I also read from the official ATLAS release that the p-value plot shows “the probability of background to produce a signal-like excess”. If my interpretation of the local p-value is correct, then this is also wrong: the p-value shown means that, in a universe without the Higgs, one experiment in three million would see data at least as extreme as ours (which, as we saw in our coin example, is a little more complicated than just the probability of the background producing the signal of the Higgs: in the case of gaussian errors, the p-value would have been probably the integral of a chi-squared distribution or even the integral of a gaussian…it’s value is even more complicated to interpret and, hence, to compare!).
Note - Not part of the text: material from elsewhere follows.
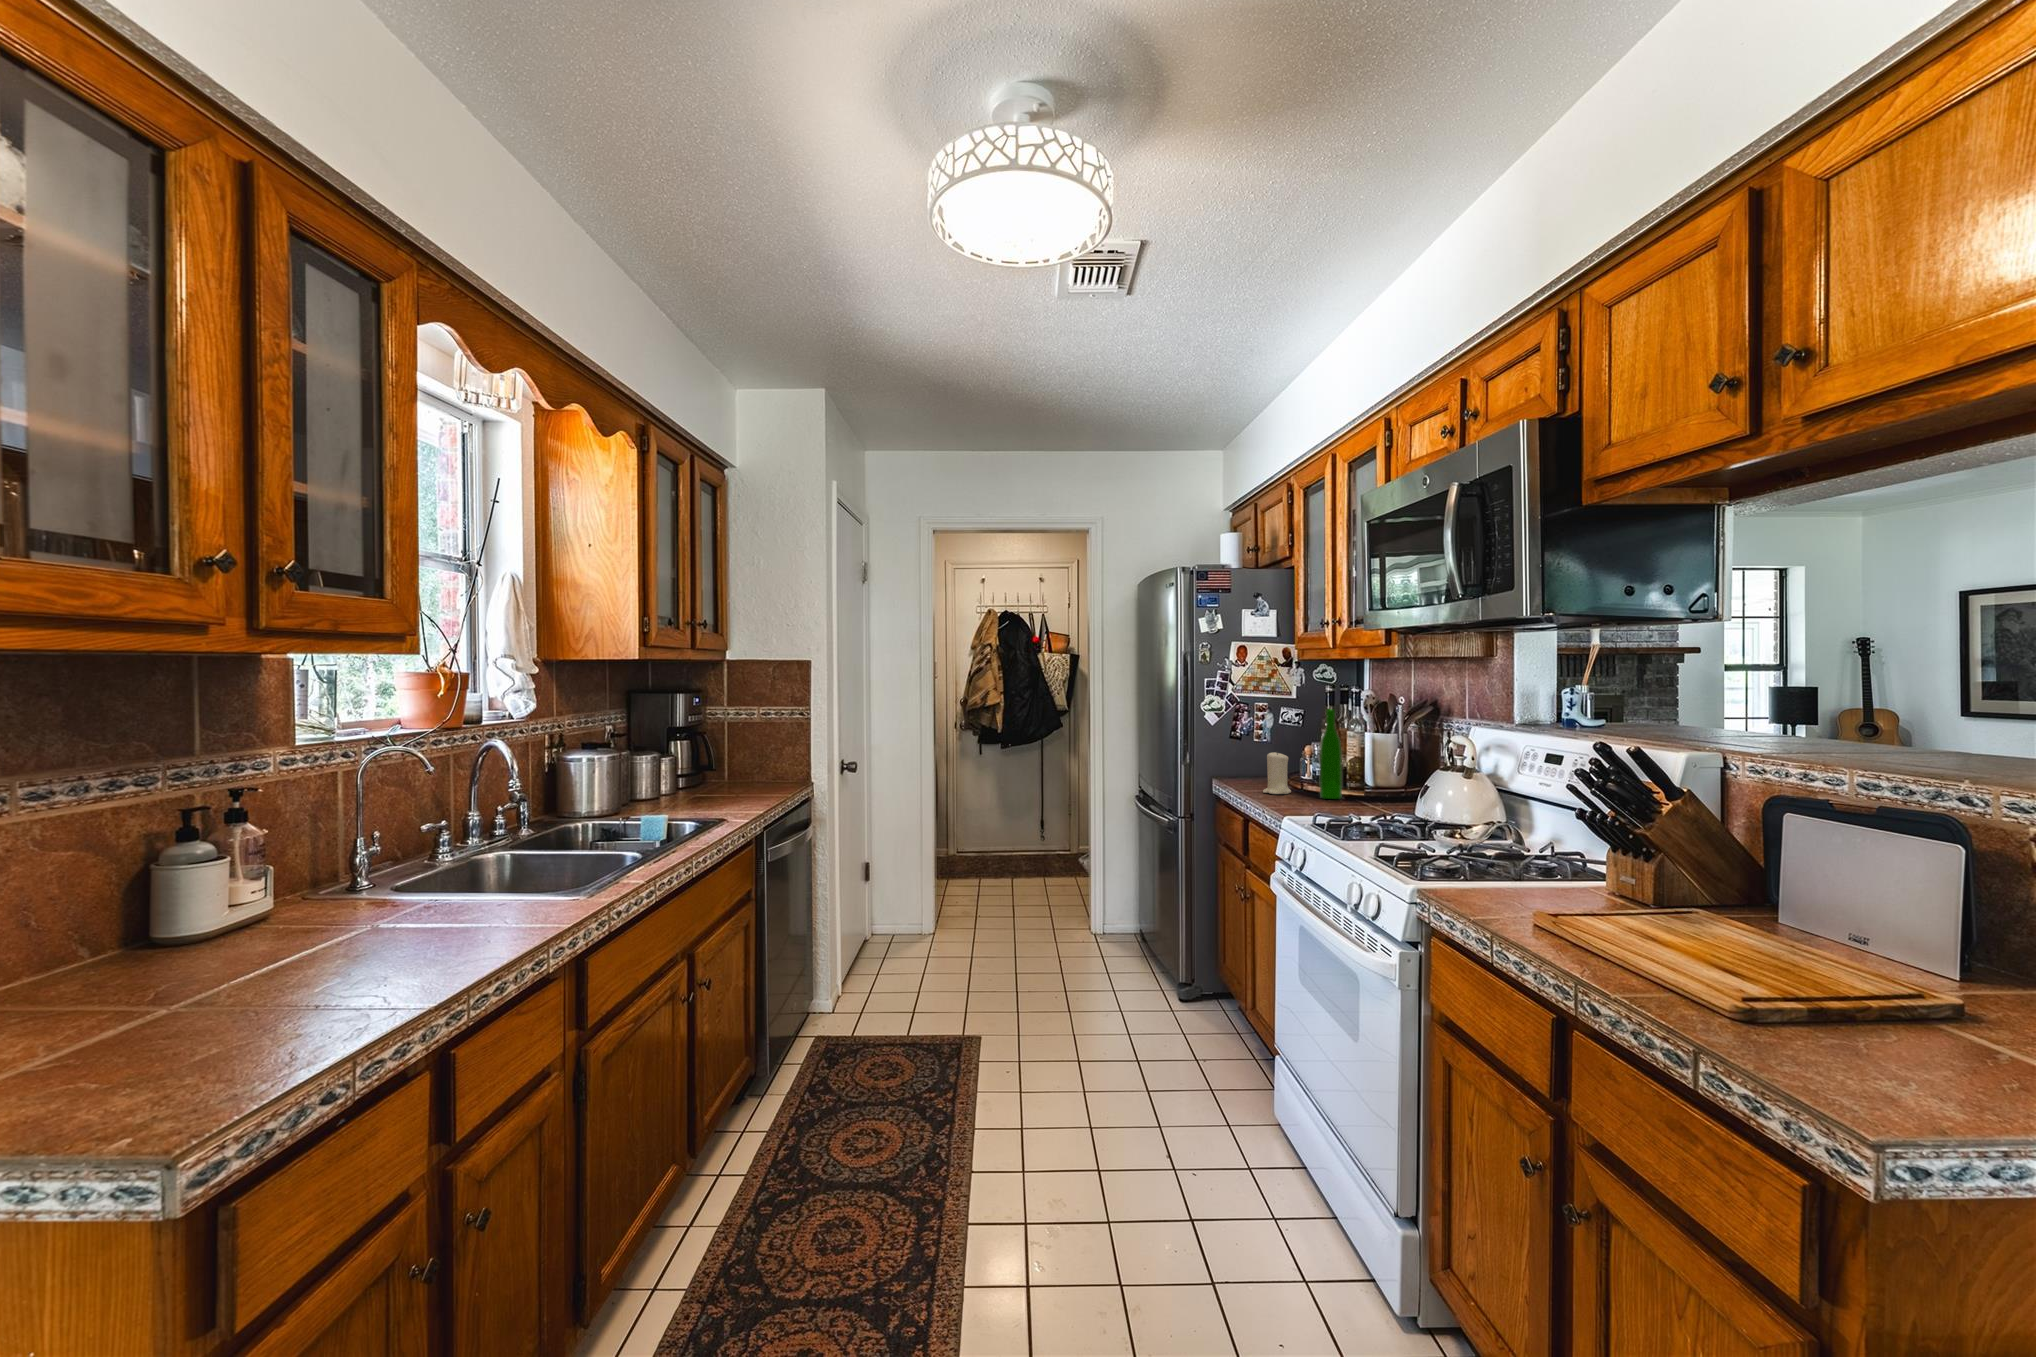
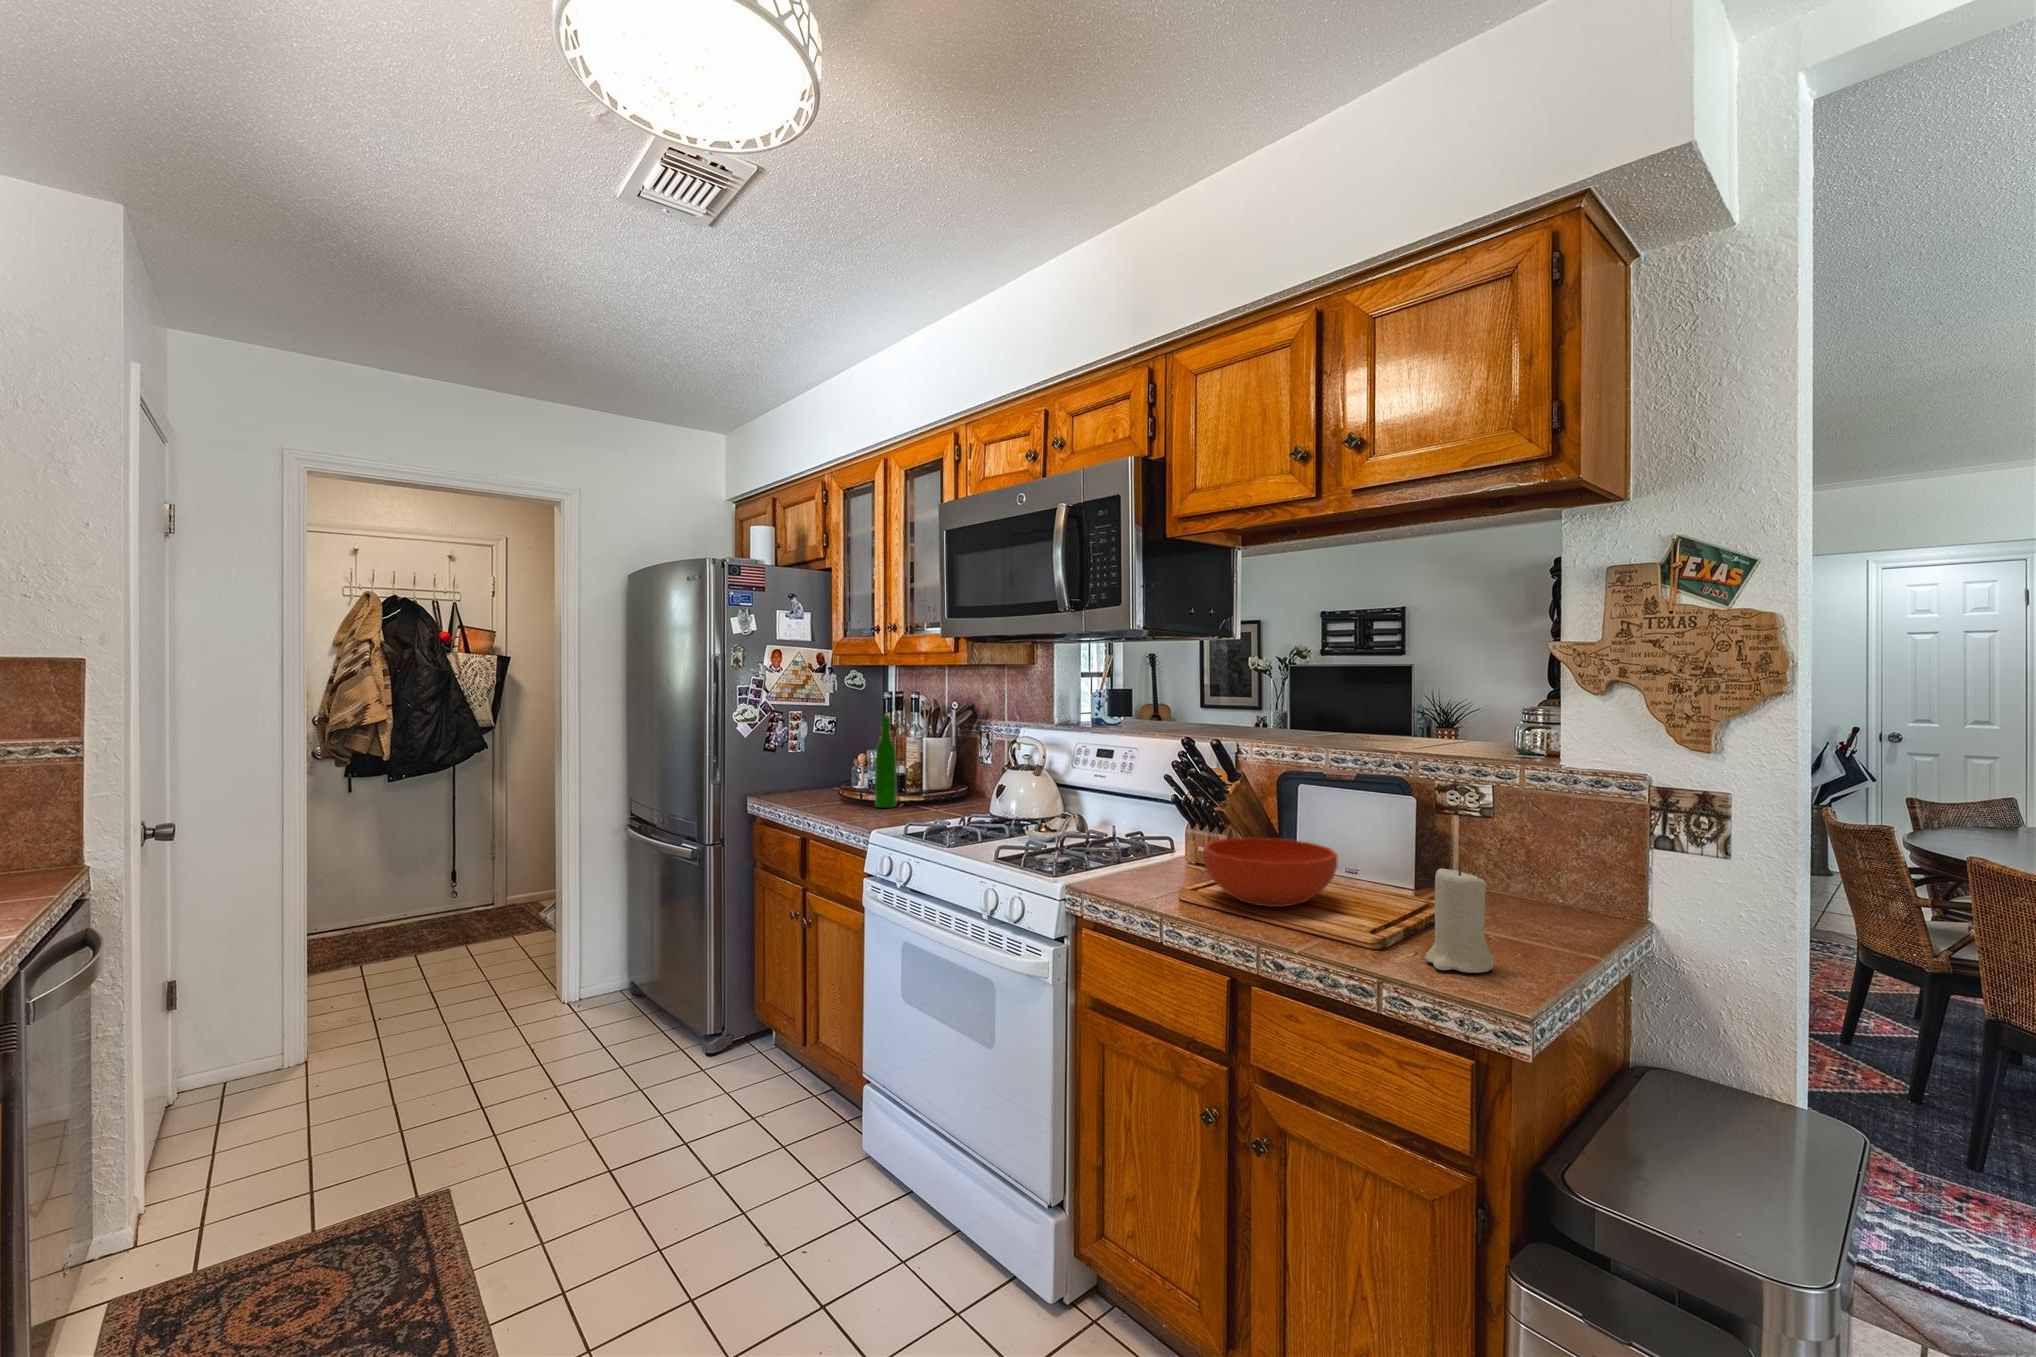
candle: present [1263,751,1291,794] -> present [1425,866,1494,973]
bowl: none [1564,861,1760,952] -> present [1203,838,1338,907]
Even more, because the p-value has a defined distribution, this is just an estimation of the possible values of the p-value; if we perform the experiment once again, I can guarantee you that the p-value will be different (and, depending on the distribution of the p-value given that the null hypothesis is false, it could be even closer to 0 than the one reported by the ATLAS team).
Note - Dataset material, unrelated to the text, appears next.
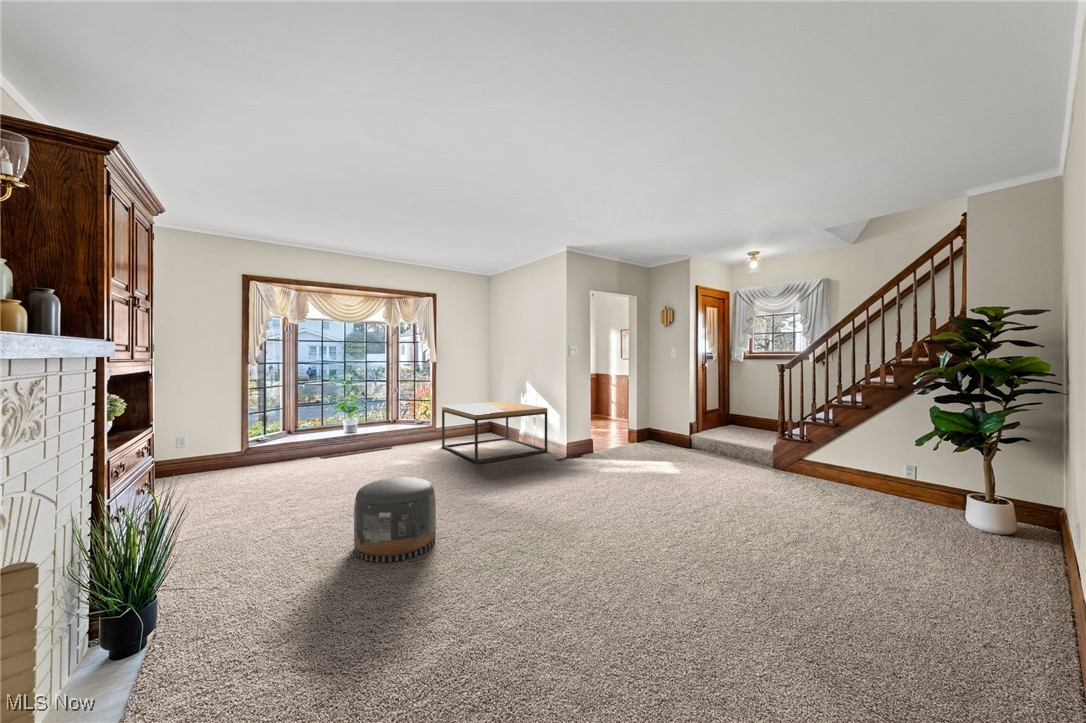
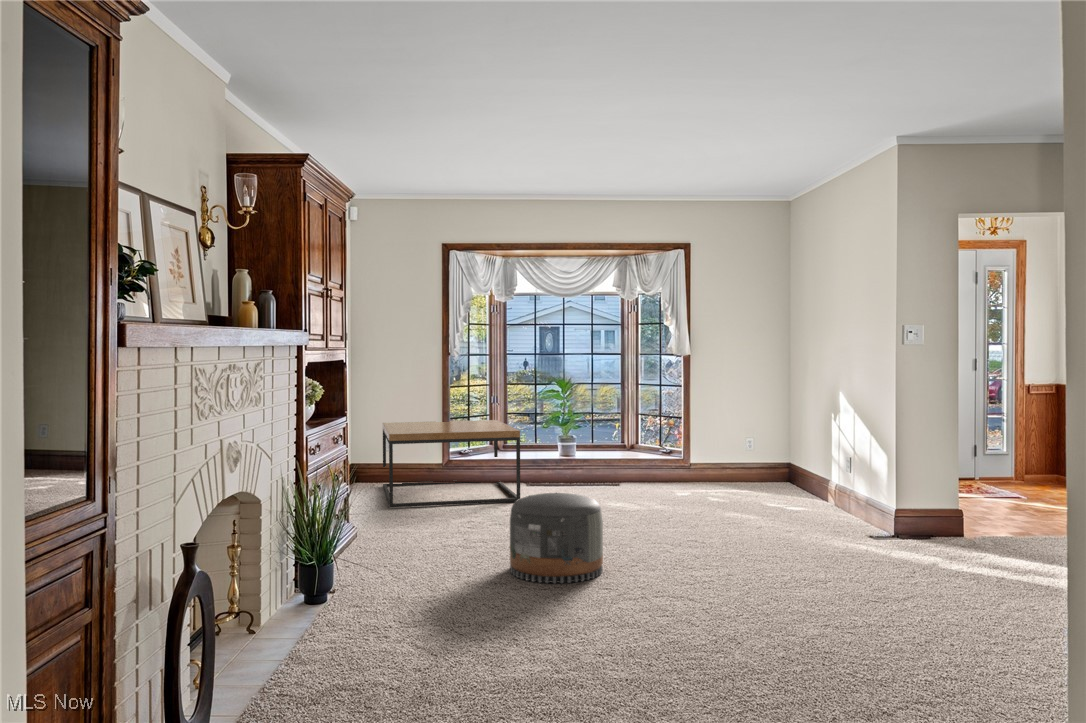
coffee table: present [442,401,547,462] -> present [383,420,520,508]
My conclusion is that significance testing wasn’t appropiate for a huge result like the one we saw, because it is not only confusing for the people that read the results, but even to physicists around the world trying to explain the results. If you wanted to talk about probabilities of hypothesis or of parameters, why not use, for example, bayesian data analysis or information theoretic criteria for model selection?

[1]:  How low enough is enough? Well, usually a probability below 0.01 is good enough (which is called a 99% significance level), but it really depends on the subject of study. In fact, depending on the paradigm, this defines the probability of a Type I error, i.e., the probability of rejecting the null hypothesis when it is in fact true.

[2]:  This is usually called a “two-sided p-value”. This p-value has some problems in the case of non-symmetric distributions, but that’s another story.

[3]:  This may sound strange for most people, but here’s the catch: the general idea is to always try to avoid Type I errors, i.e., rejecting the null hypothesis when it is in fact true. Think of it as a criminal trial: we want to avoid proving an innocent man guilty (in that example, $H_0$ : “The man is innocent”).